O jornalista Reinaldo Jose Lobo que mantém uma
coluna no caderno de ciência da Folha de SP escreveu na última sexta feira que na
preservação da biodiversidade do planeta, um dos critérios para saber como
escolher o que precisa de mais cuidados poderia ser o que nos parece mais
esquisito. Para exemplificar contou como a Sociedade Zoológica de Londres tem
se dedicado a buscar espécies que vivem a margem da existência, ou seja, que
são “evolutivamente distintos e globalmente ameaçados”, pois estão a um
milésimo do tempo para se extinguir (seguindo a lógica da teoria da evolução)

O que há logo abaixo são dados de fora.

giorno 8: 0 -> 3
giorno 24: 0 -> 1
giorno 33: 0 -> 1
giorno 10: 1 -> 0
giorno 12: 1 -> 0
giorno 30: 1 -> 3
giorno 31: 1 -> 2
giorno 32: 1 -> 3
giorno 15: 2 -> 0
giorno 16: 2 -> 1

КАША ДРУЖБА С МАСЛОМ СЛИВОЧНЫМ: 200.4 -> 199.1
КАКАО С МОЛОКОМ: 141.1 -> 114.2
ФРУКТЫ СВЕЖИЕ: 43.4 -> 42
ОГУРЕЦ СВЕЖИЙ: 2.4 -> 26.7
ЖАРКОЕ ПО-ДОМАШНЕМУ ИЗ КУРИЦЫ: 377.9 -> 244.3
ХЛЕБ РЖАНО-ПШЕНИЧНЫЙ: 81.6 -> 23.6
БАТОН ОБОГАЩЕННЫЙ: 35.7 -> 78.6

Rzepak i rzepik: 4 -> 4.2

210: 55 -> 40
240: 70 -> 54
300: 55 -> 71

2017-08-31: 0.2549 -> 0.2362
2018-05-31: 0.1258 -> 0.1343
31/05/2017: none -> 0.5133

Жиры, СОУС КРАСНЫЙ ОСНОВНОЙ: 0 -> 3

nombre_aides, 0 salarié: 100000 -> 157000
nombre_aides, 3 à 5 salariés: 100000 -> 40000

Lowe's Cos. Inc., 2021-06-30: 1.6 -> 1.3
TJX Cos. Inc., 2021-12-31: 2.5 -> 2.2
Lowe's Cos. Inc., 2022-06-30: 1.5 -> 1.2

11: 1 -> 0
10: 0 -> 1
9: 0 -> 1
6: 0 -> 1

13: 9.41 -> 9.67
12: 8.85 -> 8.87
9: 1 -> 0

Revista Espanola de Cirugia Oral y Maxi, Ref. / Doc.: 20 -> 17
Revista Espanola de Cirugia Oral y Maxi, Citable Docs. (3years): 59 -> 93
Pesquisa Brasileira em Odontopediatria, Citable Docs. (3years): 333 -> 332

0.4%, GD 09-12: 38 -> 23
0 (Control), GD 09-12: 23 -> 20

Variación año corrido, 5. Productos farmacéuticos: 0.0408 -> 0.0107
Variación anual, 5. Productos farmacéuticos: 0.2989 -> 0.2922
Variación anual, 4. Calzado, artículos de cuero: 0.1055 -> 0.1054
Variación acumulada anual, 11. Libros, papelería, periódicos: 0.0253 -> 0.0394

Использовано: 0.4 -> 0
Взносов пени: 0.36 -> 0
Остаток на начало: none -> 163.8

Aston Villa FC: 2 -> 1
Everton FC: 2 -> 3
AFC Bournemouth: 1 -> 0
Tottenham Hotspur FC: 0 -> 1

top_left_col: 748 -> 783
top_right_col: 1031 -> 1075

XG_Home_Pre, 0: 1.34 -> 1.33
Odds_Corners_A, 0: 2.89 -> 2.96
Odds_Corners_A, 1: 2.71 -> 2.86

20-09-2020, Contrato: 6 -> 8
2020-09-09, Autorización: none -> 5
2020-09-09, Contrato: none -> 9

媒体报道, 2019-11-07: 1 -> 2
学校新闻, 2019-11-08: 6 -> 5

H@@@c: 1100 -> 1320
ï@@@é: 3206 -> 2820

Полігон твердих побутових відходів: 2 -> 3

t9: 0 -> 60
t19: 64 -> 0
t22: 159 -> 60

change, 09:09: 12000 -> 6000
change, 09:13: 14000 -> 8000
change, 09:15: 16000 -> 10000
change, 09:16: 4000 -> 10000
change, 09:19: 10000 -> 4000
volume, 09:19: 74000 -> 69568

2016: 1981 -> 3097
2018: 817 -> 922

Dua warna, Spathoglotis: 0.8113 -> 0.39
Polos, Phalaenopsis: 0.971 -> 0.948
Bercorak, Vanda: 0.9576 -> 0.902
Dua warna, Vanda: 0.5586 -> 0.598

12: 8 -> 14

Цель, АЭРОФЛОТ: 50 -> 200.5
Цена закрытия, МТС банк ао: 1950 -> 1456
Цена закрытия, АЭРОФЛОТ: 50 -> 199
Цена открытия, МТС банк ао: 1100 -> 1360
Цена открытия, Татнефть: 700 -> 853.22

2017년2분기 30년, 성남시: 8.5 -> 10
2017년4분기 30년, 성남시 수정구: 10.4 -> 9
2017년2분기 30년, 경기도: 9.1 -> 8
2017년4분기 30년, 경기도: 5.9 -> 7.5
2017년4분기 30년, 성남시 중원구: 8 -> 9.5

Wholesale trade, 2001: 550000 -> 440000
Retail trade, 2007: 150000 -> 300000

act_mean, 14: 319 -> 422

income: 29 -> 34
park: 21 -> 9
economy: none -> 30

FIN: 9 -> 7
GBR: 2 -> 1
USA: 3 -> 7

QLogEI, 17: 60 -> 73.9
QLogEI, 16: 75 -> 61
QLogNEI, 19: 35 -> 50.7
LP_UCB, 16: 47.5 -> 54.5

levando consigo sua trajetória evolutiva. Sem necessidade de um comprometimento
moral para avaliar o valor de se salvar uma espécie que está prestes a se
extinguir, o jornalista avisa que pelo ponto de vista “evolutivo” estas espécies
não puderam ou conseguiram se adaptar (por diferentes razões) e por isso acabam
tendo um funcionamento marginal, fora dos padrões esperados na atualidade. Embora
nas últimas décadas, salvar espécies vegetais e animais ameaçadas de extinção
tenha se tornado comum, não custa utilizarmos esta proposta para pensarmos como
nós humanos encaramos nossos “esquisitos”. O “diferente” e como reagimos a ele
tem sido uma preocupação de muitos pensadores, que principalmente a partir das
duas guerras mundiais, perceberam que nosso contrato social era marcado por uma
fragilidade de coesão, podendo facilmente gerar conflitos e violência, ainda
que cuidássemos para que nossas instituições organizadoras ou o próprio Estado regulassem
a ordem. No século XX, embora proliferassem os debates e a criação de entidades
internacionais para assegurar um mínimo denominador comum às relações dos
Estados com seus cidadãos (os direitos humanos e internacionais), continuamos a
verificar em todo o globo, diferentes utilizações dos aparatos estatais para
reprimir ou eliminar setores “inconvenientes” do seio das sociedades. Deveriam
desaparecer os diferentes (estranhos), fosse por sua impureza, fraqueza ou
qualquer “força” ameaçadora e imaginária. Mas afinal, quais critérios
utilizamos para eleger como inferior, inconveniente ou sem valor os que nos
parecem diferentes? Fiz questão de usar acima, as aspas para as palavras
diferente e esquisito, pois elas estão representando uma infinita escala de
razões para esse sentimento de repúdio. É fácil pensarmos sobre isso quando nos
lembramos das dificuldades de convivência de qualquer agrupamento humano a que
pertencemos. Ficamos buscando “lugares” confortáveis que nos livrem dos
embaraços e desafios de todos os tipos, pois no espaço de um único dia é possível enfrentarmos vários
atos de injustiças, discriminação, autoritarismo e agressividade. Os
territórios da descortesia e dos desconfortos da convivência são infinitos e
inesperados. No livro “Longe da Arvore” lançado em 2012 no Brasil pela
Companhia das Letras, o autor americano Andrew Salomon mergulha na intimidade
de famílias de crianças, adolescentes e adultos que nasceram ou vivem “longe da
árvore”- apresentam padrões biológicos
ou sociais que os excluem das “normas” - para mapear os modos de aceitação de
diferenças expressadas ora como deficiência, ora como genialidade ou como
desajuste social. Mas assim como acontece com a instituição inglesa que chamou
para si a responsabilidade de buscar espécies vivas esquisitas para cuidar e
evitar sua extinção, o livro é também um convite a todos os humanos para pensar
sobre este trabalho “político” de acolher, acompanhar e assegurar a inclusão
social dos que de vários modos se apresentam em sua diferença radical. Mesmo que
não consigamos deixar de passarmos nossas vidas a erguer muralhas, demarcar
divisórias, lutar por territórios perdidos e “esquecermos” que nos finais de
guerras e conflitos armados (ou não) nunca houve e nem haverá terra prometida.